US Democratic Representative from New York Jerry Nadler reads from all 448 pages of special counsel Robert Mueller’s report on Russian interference in the 2016 presidential election at the US Capitol on May 16, 2019 in Washington, DC.
Nicholas Kamm | AFP | Getty Images
House Judiciary Chairman Jerrold Nadler, D-N.Y., on Tuesday threatened to go to court to get former White House Don McGahn to testify before his committee.
“Let me be clear: this Committee will hear Mr. McGahn’s testimony, even if we have to go to court to secure it,” Nadler said.
Nadler’s remarks came during an empty-chair hearing where McGahn was subpoenaed by the committee to testify about special counsel Robert Mueller’s Russia report. On Monday, Trump had directed McGahn not to comply with that subpoena, according to letters from administration officials who argued that McGahn was “immune” from being compelled to provide testimony.
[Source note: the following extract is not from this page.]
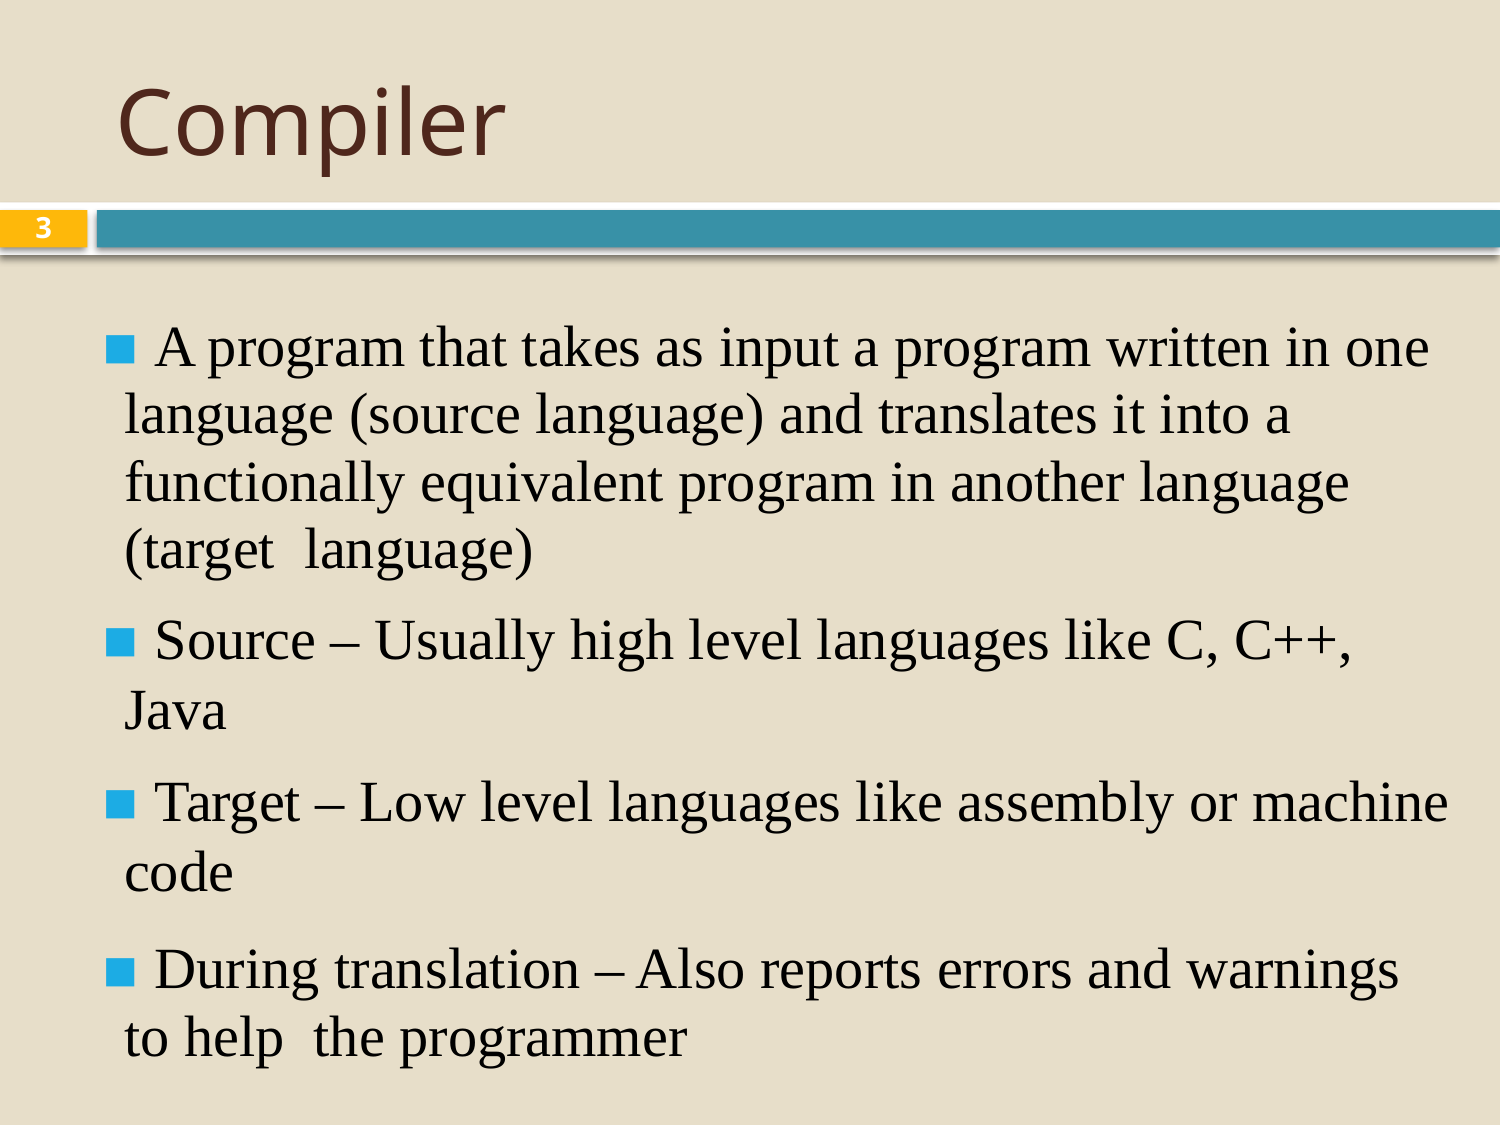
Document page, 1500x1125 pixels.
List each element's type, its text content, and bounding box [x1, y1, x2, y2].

text_box A program that takes as input a program written in one language (source language) and translates it into a functionally equivalent program in another language (target language) Source – Usually high level languages like C, C++, Java Target – Low level languages like assembly or machine code During translation – Also reports errors and warnings to help the programmer [99, 299, 1463, 1068]
slide_number 3 [0, 208, 88, 249]
title Compiler [100, 37, 1438, 200]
“Our subpoenas are not optional,” Nadler said in the brief hearing, which adjourned after remarks from him and ranking Republican Doug Collins, R-Ga.
Nadler said in a CNN interview Monday evening that he planned to have his committee hold McGahn in contempt for defying the subpoena.
“The first thing we are going to do we’re going to have to hold McGahn in contempt” in his committee, Nadler told CNN. He said the full House would then move to enforce the contempt citation before launching court proceedings.
The House Judiciary Committee had voted to hold another Trump administration official in contempt less than two weeks earlier. Attorney General William Barr, who defied a subpoena to hand over an unredacted version of the Mueller report and its underlying evidence.